"What you have suffered!" He folded his arms and looked sorrowfully down at her crouching figure. "Yes! you were not by nature coarse and unfeeling! The violence you have committed upon your heart and every principle of delicacy and truth must have cost you pain. Then you loved him!"
"Once! a long while ago!" said Sarah, hiding her face in her hands.
"Take care!" There was no softness now in his tone. "Remember that I have seen you together day by day, and that glances and actions, unnoticed at the time in my stupid blindness, recur to me now with terrible meaning. For once, speak the true voice of feeling, and own what I know already, that all the love you ever had to give belongs still to your sister's husband!"
"I will speak the truth!" Sarah arose and stood before him—face livid and eyes burning. "I did love this man! I married you, partly to please my parents, partly because I found out that by some means my secret had fallen into unscrupulous hands, and I was mad with dread of its exposure!
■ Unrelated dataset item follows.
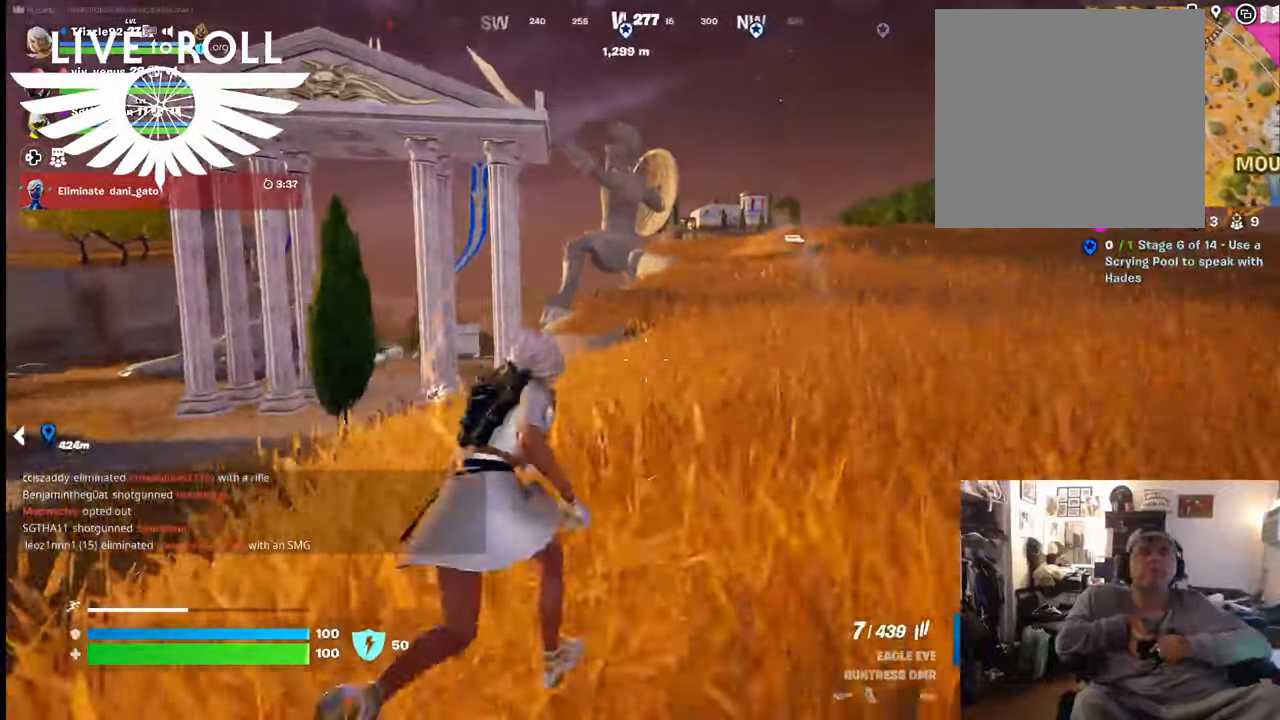
{"buttons": [], "left_stick": "up", "right_stick": "up-right", "events": []}
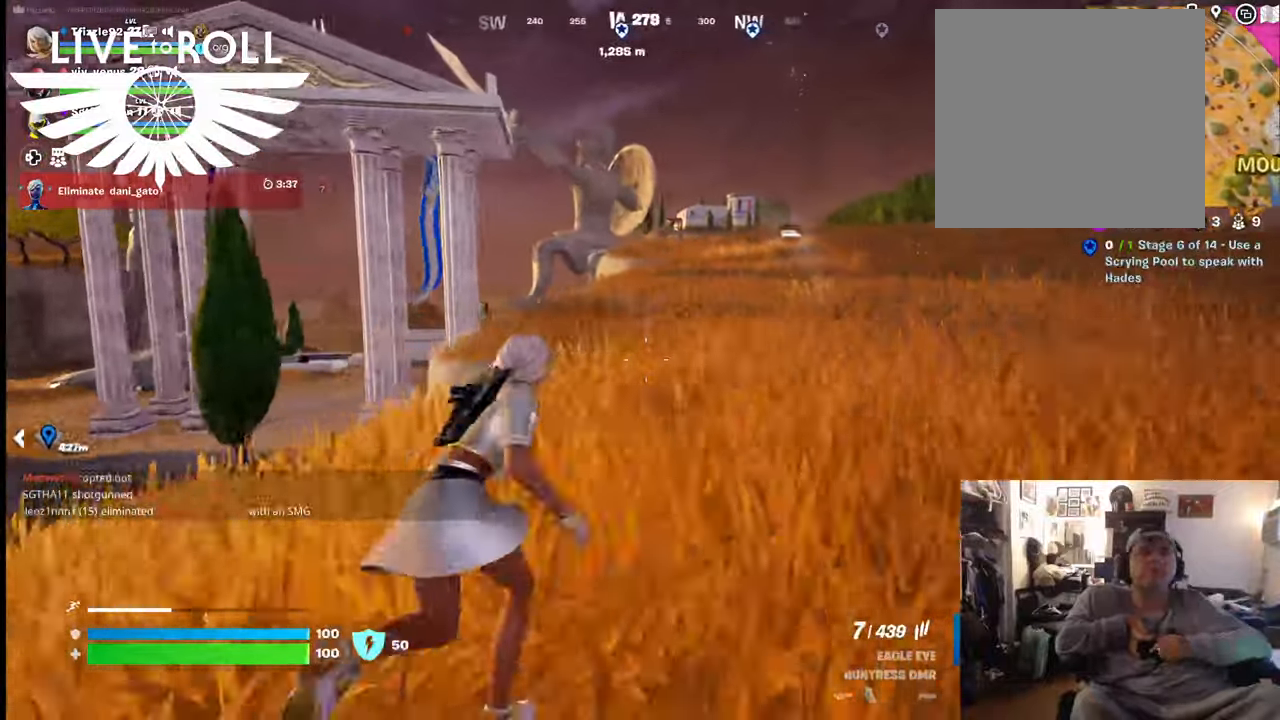
{"buttons": [], "left_stick": "up", "right_stick": "up-right", "events": []}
It seemed to me that no worse shame could come upon me than to have it trumpeted abroad that I had bestowed my love unsought, and was ready to die because it was slighted. I have learned since that it is far, far worse to live a lie—to despise myself! Oh! that I had died then!" She battled with the emotion that threatened to overwhelm her and went on. "Once bound to you, it has been my hourly endeavor to feel and act as became the faithful wife of a kind, noble man. If, sometimes, I have erred in thought—if my feelings have failed me in the moment of trial—yet, in word and deed, in look and gesture, I have been true to you. No one have I deceived more thoroughly than Philip Benson. He never suspected my unfortunate partiality for himself; he believes me still, what I would give worlds to become in truth, your loyal, loving wife! It is well that you know the truth at last. I do not ask you how you have obtained the outlines of a disgraceful story, that I have tried a thousand times to tell you, but was prevented by the fear of losing your favour forever. This is my poor defence—not against your charges, but in palliation of the sin of which they justly accuse me. I can say nothing more. Do with me as you will!"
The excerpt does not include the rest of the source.